By 2022, it is expected that there would be 4.3 billion email users worldwide. With that kind of reach, it’s only imperative to consider and implement effective email marketing strategies for your business. Another good reason: it delivers high ROI, giving a return of $32 for every $1 spent on it. Also, it drives traffic and boosts sales.
However, it’s also relatively easy to commit mistakes when doing email marketing. This short email marketing guide can help you review and correct these errors quickly.
Table of Contents
Email Marketing Fails and How to Correct Them
1. Starting email marketing late and missing out on new leads
Despite the overwhelming statistics regarding email marketing as mentioned earlier, there are still businesses who don’t see the benefit from doing it early on and will instead put their efforts into other digital marketing disciplines like social media or search engine optimization. While both are no doubt effective and helpful, there’s still value in email marketing that you shouldn’t overlook.
To enjoy what email marketing has to offer fully—including a collection of new leads, deploy your campaign as soon as you launch your site. Gather leads with help from tools like the WordPress exit-intent opt-in plugin. In line with timing, you should also be wary of when to send out emails. Studies have shown that there are specific days and times when campaigns have the most impact.
2. Failing to segment subscribers
Sending emails to everyone on your email list every time is never a good idea unless you’re aiming to lose subscribers or end up in spam. A former marketer for Shopify, Tommy Walker, says that “Not all customers or readers are equal, so don’t treat them as such.” The right thing to do, then, is to segment your subscribers.
Organize them into smaller, more focused groups based on parameters like purchasing patterns, engagement history, geographic location, income, gender, or some other unifying characteristic. You can collect data through surveys, on-site forms, and other methods. Collect as much data as possible to better segment your list.
Segmentation is also useful when determining the kind of content you should send to a particular group. Content should be as targeted as possible, so “blasting” is not the key. Instead, consider using the AIDA (Attention, Interest, Desire, and Action) formula and provide the right information to make the audience move through the sales funnel.
3. Not testing
Often, marketers tend to go with their gut feel. This can be dangerous—email marketing, as with any other discipline, requires research and testing. Sending emails without collecting and analyzing data can hurt your campaign’s performance.

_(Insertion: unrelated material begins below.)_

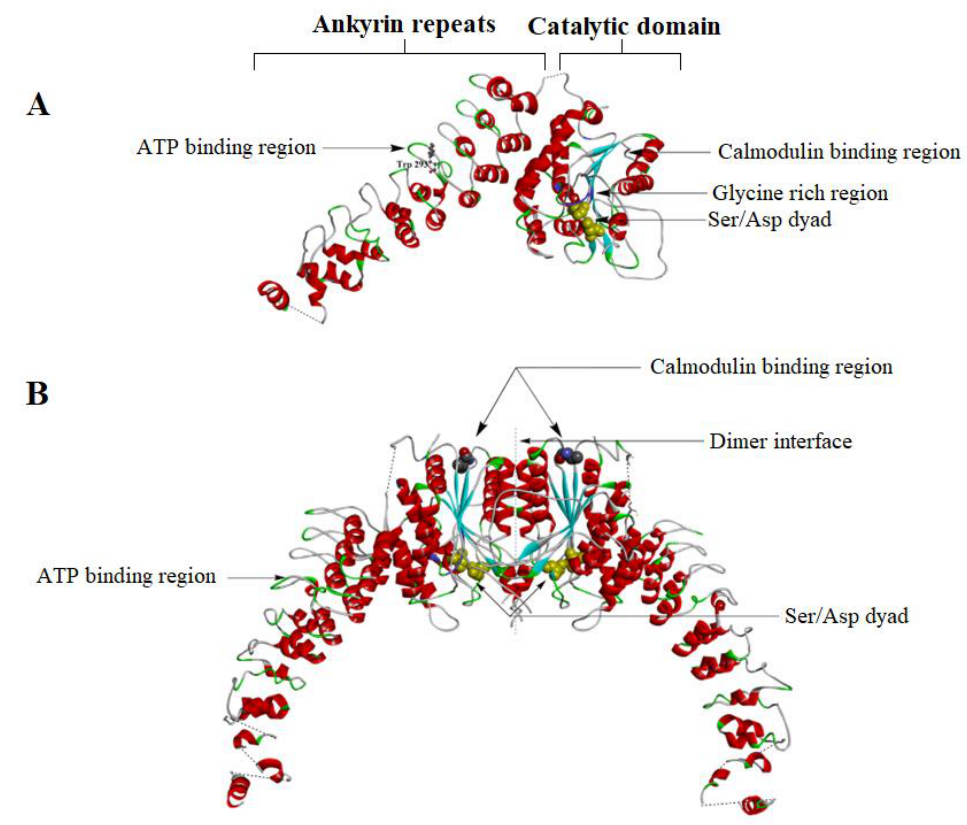
Figure 13. ( A ) The crystal structure of the monomeric form of iPLA2 β (PDB- 6AUN). The ankyrin repeats (ANK) are shown on the left side and the catalytic domain on the right side. The linker between the ANK and the CAT (connected by a dashed line) is unresolved due to less electron density. Near the 6th ankyrin repeats, there is the Trp293 residue which is believed to be the ATP binding site. The catalytic dyad (Ser465 and Asp598) is shown in purple in the catalytic domain. The glycine-rich region, which forms a rigid handle, is shown in blue. Earlier studies showed it as the ATP binding domain. The CaM binding region is near residue 630. ( B ) The dimeric structure of the iPLA2. One CaM molecule binds two iPLA2 molecules and stabilizes the close confirmation of the active sites of the enzyme. Note that the two active sites are located near the dimeric interface (Image generated using BIOVIA Discovery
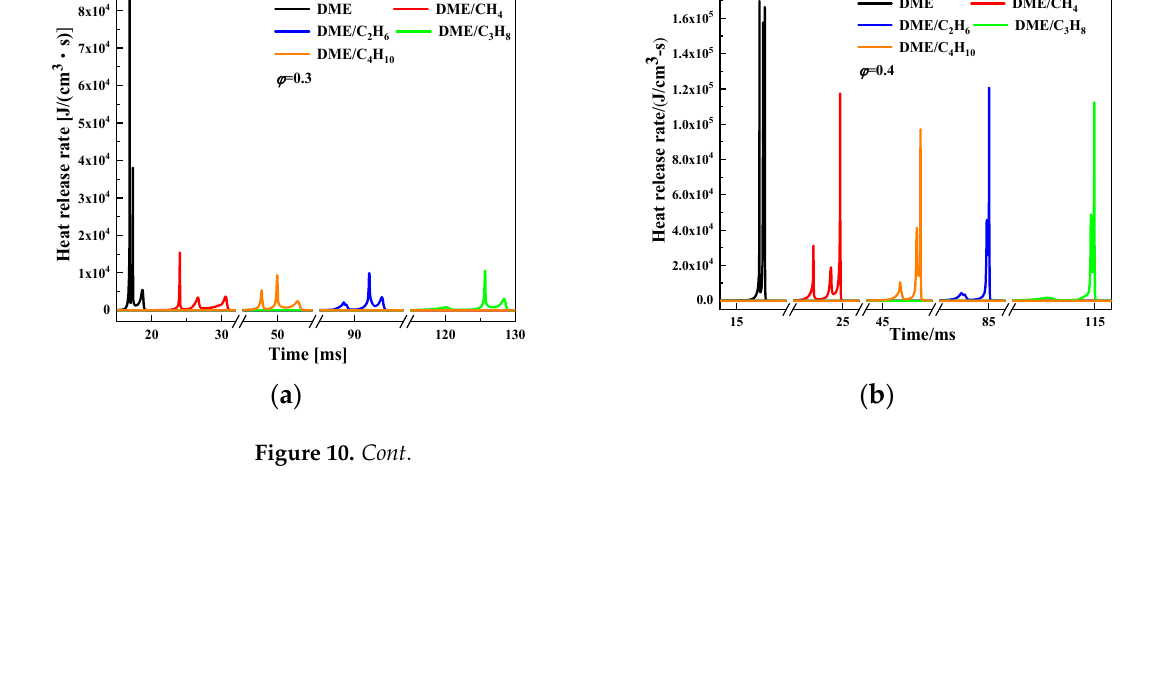
( c ) Figure 10. Comparison of heat release rate of DME/C1-C4 alkane mixtures for various equivalence ratios at T c = 650 K and P c = 20 bar: ( a ) φ = 0.3; ( b ) φ = 0.4; and ( c ) φ = 0.5.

You need to test different aspects of your email marketing and any new ideas you have for it. Running A/B tests is the most common way, and tools like Hello Bar and OptinMonster can help you with that. Build and test different elements like the subject line, preview text, forms, CTAs, content, promotional offers, and many others. Look at their performance to make the right strategies.
4. Non-responsive emails
Perhaps one of the most important emerging trends in email marketing (and other disciplines, for that matter) is the dominance of mobile. Chances are a majority of your subscribers would be reading your email on their smartphone or tablet, so you can’t pass up this opportunity. Don’t alienate any group based on the kind of device they use to read emails—consider all of them, most especially mobile.
Send out responsive emails—you can use tools like Litmus to see how it looks like when received by users of different email clients. In terms of design, avoid long blocks of text. You can use images. But don’t rely on it heavily as some email apps don’t automatically show pictures.
5. Using “noreply” email addresses
Several companies utilize the “no-reply” email address, but do limit it to emails that their customers don’t need to reply to (for instance, a confirmation email of account registration). But, for email marketing campaigns, using this address is a big no-no—this means missing out on engagement opportunities and not being able to address user concerns immediately.
Of course, these engagement opportunities may eventually lead to a sale, which further highlights the importance of using the right email address in your campaigns. Use a shared email address that users can reply to, and redirect their replies to your support team or any other department that can address it. As Drip founder Rob Walling states, “People want to interact with people, not mailboxes.”
6. Too many or too few emails
The average person reportedly receives 121 emails in a day, so you can’t blame people for unsubscribing to a few when they feel bombarded. You don’t want to be one of those unsubscribed, but you still want to convert a user if possible.
It’s easy to underestimate or overestimate the frequency of your emails, which is why you need enough data about your subscribers. You can have them submit or set their email frequency preferences, then make a segment for it accordingly. You can also survey them, or look at the standard frequency as per studies, which is one every two weeks for subscriber engagement, or at least once a week.
7. Inconsistency in sending
In terms of schedule, some marketers send out emails sporadically, while there are those who send too often. Failing to set a schedule or being inconsistent with your sending times may result in readers not really knowing when to expect content from you, ultimately making them lose interest and forget about your business.
Like in the case of frequency, there should be a balance. The goal is to keep your brand relevant but without resorting to spam. Set and follow a strict schedule, and having an Editorial Calendar can be a tool for that. You can also consider email drip so you can stay in touch for some time.
These mistakes are just the common pitfalls you may encounter. There may be more out there that this guide was not able to cover, but don’t be discouraged if these have happened to your campaigns before. Learn from it, do better, and apply the necessary changes to make your email marketing efforts work for you.